There are no apparent trends in these intra-method repeatability statistics associated with wing size. Taking an average across the 71 observations, the slide-mount and caliper methods perform equally well. Averaged ranges are 0.185 mm (s.e. 0.119 mm) and 0.197 mm (s.e.0.130 mm) respectively. The difference between the observed means is not significant. At first sight the scan method appears to be more repeatable than either the caliper or the slide-mount method. The average range within the scan method is 0.083 mm after removing an outlier not shown in the figure (ranked data point 42, specimen JT69, range 2.03 mm). However, as established earlier, these data omit any error associated with repeating the scan, and so the comparison with the other methods is incomplete.
Wings of various lengths within the range 11–47 mm have been measured by three methods, with sufficient coverage between 15 mm and 45 mm to give results that should be applicable within that range. The slide-mount method has been taken as a benchmark against which to compare the caliper method and the scan method. The sample (this from personal knowledge) was of typical drawers of pinned Odonata set by competent entomologists. The specimens were not of ‘show’ quality but neither were they of inferior quality. They were of a standard typically found in museum collections.
Using the caliper method, one practitioner has overestimated wing lengths by, on average, 0.19 mm. This bias was constant across the size range. The repeatability of the caliper method was similar to that of the slide-mount method, and the differences among repeat measurements are of similar size to the bias between the two methods. Further studies are needed to examine whether this bias and these levels of intra-method repeatability apply more broadly to other practitioners.
Using the scan method, the same practitioner underestimated wing lengths by, on average 0.47 mm. These errors were not constant across all wing sizes, and neither did they appear in all specimens.
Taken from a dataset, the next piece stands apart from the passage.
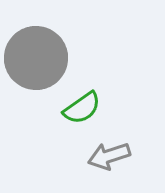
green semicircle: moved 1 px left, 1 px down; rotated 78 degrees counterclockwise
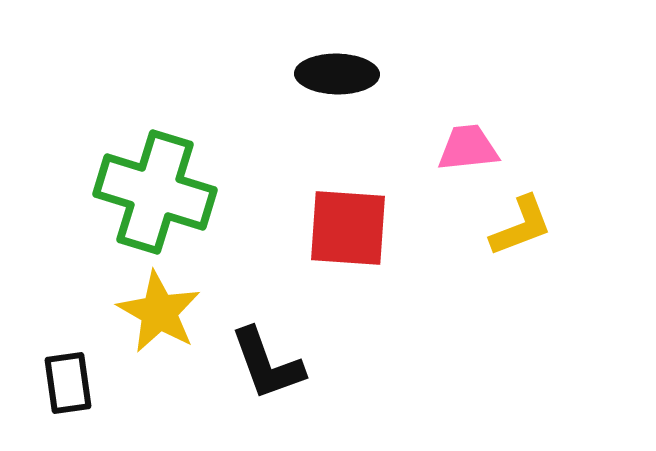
They were distributed erratically amongst some 28% of specimens and large errors, though not large percentage errors, occur almost exclusively in the long-winged half of the sample. Some of the errors were enormous; to >0.4 cm (and >10% of wing length) in the extreme case. The repeatability of this method has yet to be adequately examined.
The pattern of errors within the scan method contrasts with errors made by the same practitioner using the other methods. This suggests it is not an operator effect, and the limited information we have about scan measurement repeatability (which says it is similar to slide-mount and caliper repeatability only lower) confirms that conclusion. Rather, this pattern of errors is as would be expected under the hypothesis that downward bias occurs whenever a wing lies at an angle so that the image is foreshortened.
That this bias should apply to some 28% of specimens, and indeed to more than 40% of wings longer than about 25 mm in length, should be cause for concern. These data strongly suggest that the scan method is not suitable for use on larger insects. A method that can under-estimate in excess of 25% of wing lengths by more than a half millimetre, and at times produce errors of almost half a centimetre, is surely of little value as a measurement tool for entomologists. The method is not suitable for use on smaller insects either, because while a majority of wing lengths might be slightly underestimated, an occasional wing still is grossly underestimated by this method.
That said, if the technology of scanning could be improved to the point where out-of-plane wings could be recognised as such and the appropriate trigonometric corrections applied to measurements of the scanned image, the scan method might yet prove to contain an alternative to the other two methods.